Kenji Fujimori y el Congreso leguleyo, por Heber Joel Campos

Foto: La República

Escribe: Heber Joel Campos Bernal

Profesor ordinario en la PUCP

Los procedimientos parlamentarios son complejos y a veces los políticos los dificultan mas cuando quieren avanzar intereses que colisionan con el interés público y el sentido de la Constitución.

Esto es precisamente lo que sucedió ayer con la votación para la acusación constitucional contra los congresistas Kenji Fujimori, Guillermo Bocangel, y Bienvenido Ramírez.
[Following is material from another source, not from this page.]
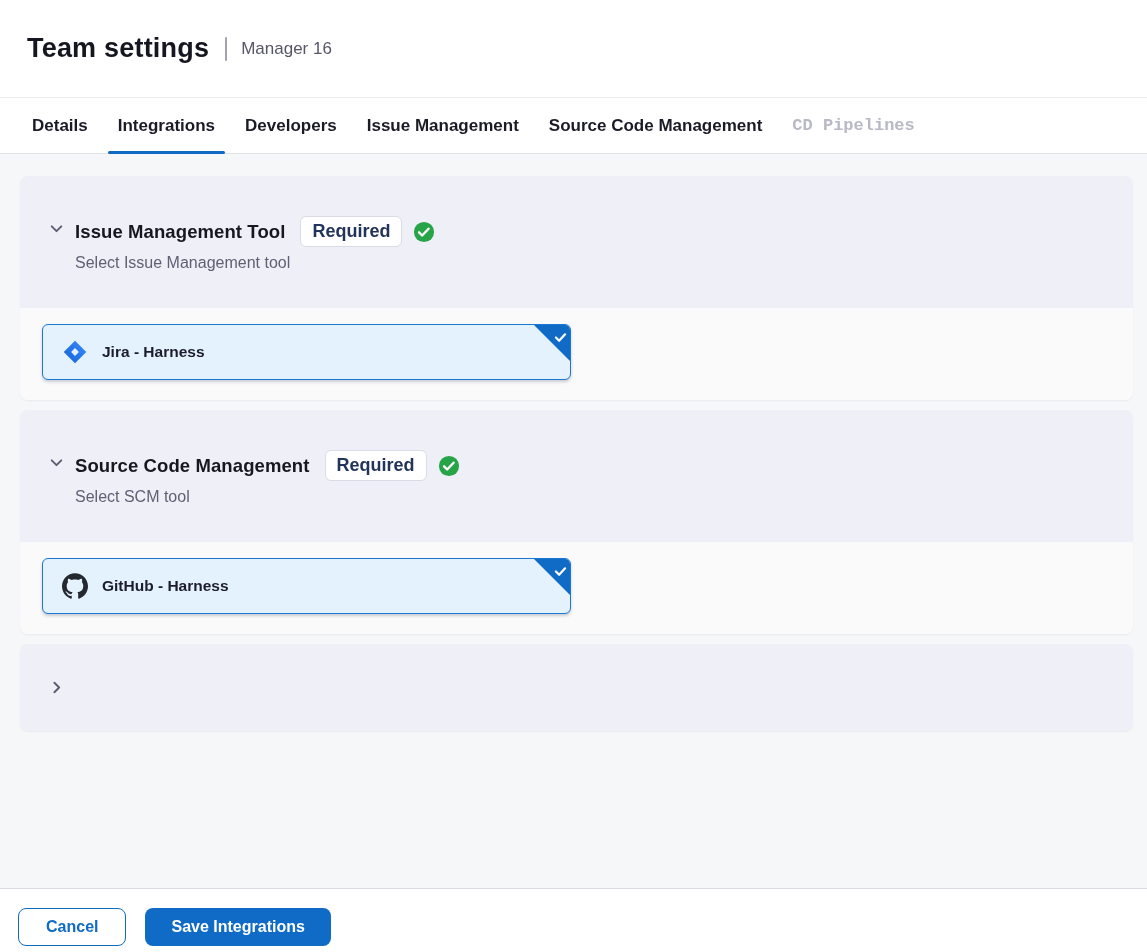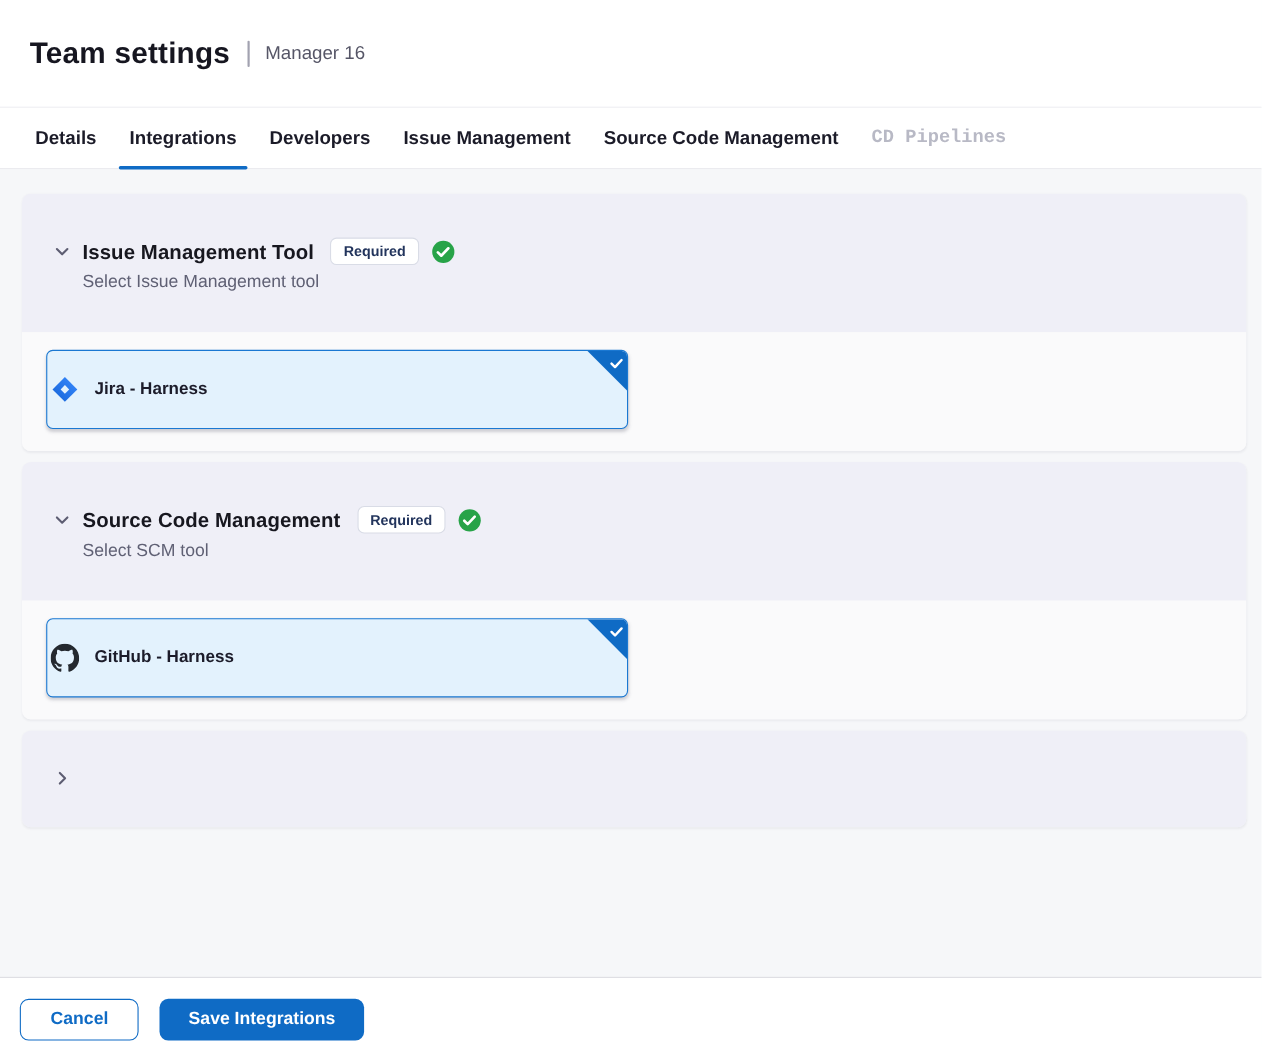"Required" .required-badge { font-size: 13px -> 18px }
Lo que la mayoría congresal hizo ayer, adelanto, es groseramente inválido, y pasará al canon de las peores (y leguleyas) interpretaciones de la Constitución y el Reglamento del Congreso de las que tengamos memoria.

Explicar esto será como desenredar una bola de hilo, pero haré el intento. Si al final mi explicación no es clara, no es culpa mía. Los interpretes de estas normas se han esforzado por darles un sentido abstruso.

Ahí voy.

El artículo 100 y el artículo 89, i) del Reglamento del Congreso son muy claros (en el papel). Según ambas disposiciones normativas para aprobar una denuncia penal y una suspensión en el marco del antejuicio político se requiere la mitad mas uno del numero de miembros del Congreso sin considerar a los miembros de la Comisión Permanente. Si el número de miembros del Congreso es 130, y el de la Comisión Permanente es 30, entonces tenemos 100 congresistas, la mitad mas uno de esa cifra es 51. Más claro ni el agua, cierto?

Del mismo modo, para aprobar una sanción ya sea de separación, inhabilitación o suspensión del cargo se requiere contar con los 2/3 del número de miembros del Congreso sin considerar a la Comisión Permanente. Si el número de congresistas es 130 y el de la Comisión Permanente 30, nos quedan 100 congresistas. 2/3 de 100 es 67. De nuevo, hasta aquí todo parece prístino y cristalino como el agua de manantial.

Las cosas empiezan a tornarse oscuras cuando se impone un criterio dizque desarrollado en anteriores casos en los que se aprobó una acusación constitucional contra un congresista. Según dicho criterio, los miembros de la Comisión Permanente que no podían votar en el Pleno eran solo aquellos que no votaron «efectivamente» en la Comisión Permanente. De tal suerte que si los miembros de la CP son 30, pero solo votaron 15 de ellos, entonces, los otros 15 que no votaron sí podían hacerlo en el Pleno.

Como parece evidente esa es una primera lectura sesgada de lo que señalan las normas procedimentales aplicables a este caso. En ningún lado la Constitución ni el Reglamento discriminan entre los que votaron en la Permanente, y los que no, estas normas simplemente indican que los miembros de la Permanente no pueden votar en el Pleno.

Pero ahí no termina la historia. Hay una segunda lectura arbitraria de la Constitución y el Reglamento. Esta señala que el número para aprobar la denuncia penal y la suspensión en el marco del antejuicio político, y la sanción de separación, inhabilitación y/o suspensión de un congresista en el marco del juicio político se mantienen tal como se indicó arriba, es decir, 51 y 67 votos, pese a que el número de congresistas hábiles para votar se incrementa y pasa de 100 a 115. Esto, claramente, nos lleva a convalidar absurdos como que la mitad mas uno de 115 es 51 y no 59, o que 2/3 de 115 es 67 y no 75.

El argumento de los que avalan esta posición es que existen «precedentes», y que la costumbre parlamentaria es fuente del derecho. Frente a esos «argumentos» opongo lo que mis alumnos de primer ciclo de derecho saben bien, que los «precedentes» pueden ser modificados por nuevos «precedentes» siempre que se trate del mismo órgano, que una mala práctica por el mero hecho del paso del tiempo no se convierte en absoluta, y que ninguna costumbre puede estar por encima de la ley y la Constitución. Si alguien sostiene que una costumbre no se opone a una norma de rango superior, debe dar razones que prueben ello, y no, simplemente, invocar la presunta autoridad de esa costumbre.

Como parece obvio de todo lo anotado hasta aquí, lo que ocurrió ayer supone una vulneración flagrante al debido proceso y envia una alerta muy clara sobre la necesidad e importancia de preservar el adecuado funcionamiento de nuestras instituciones, por muy maltrechas que estén.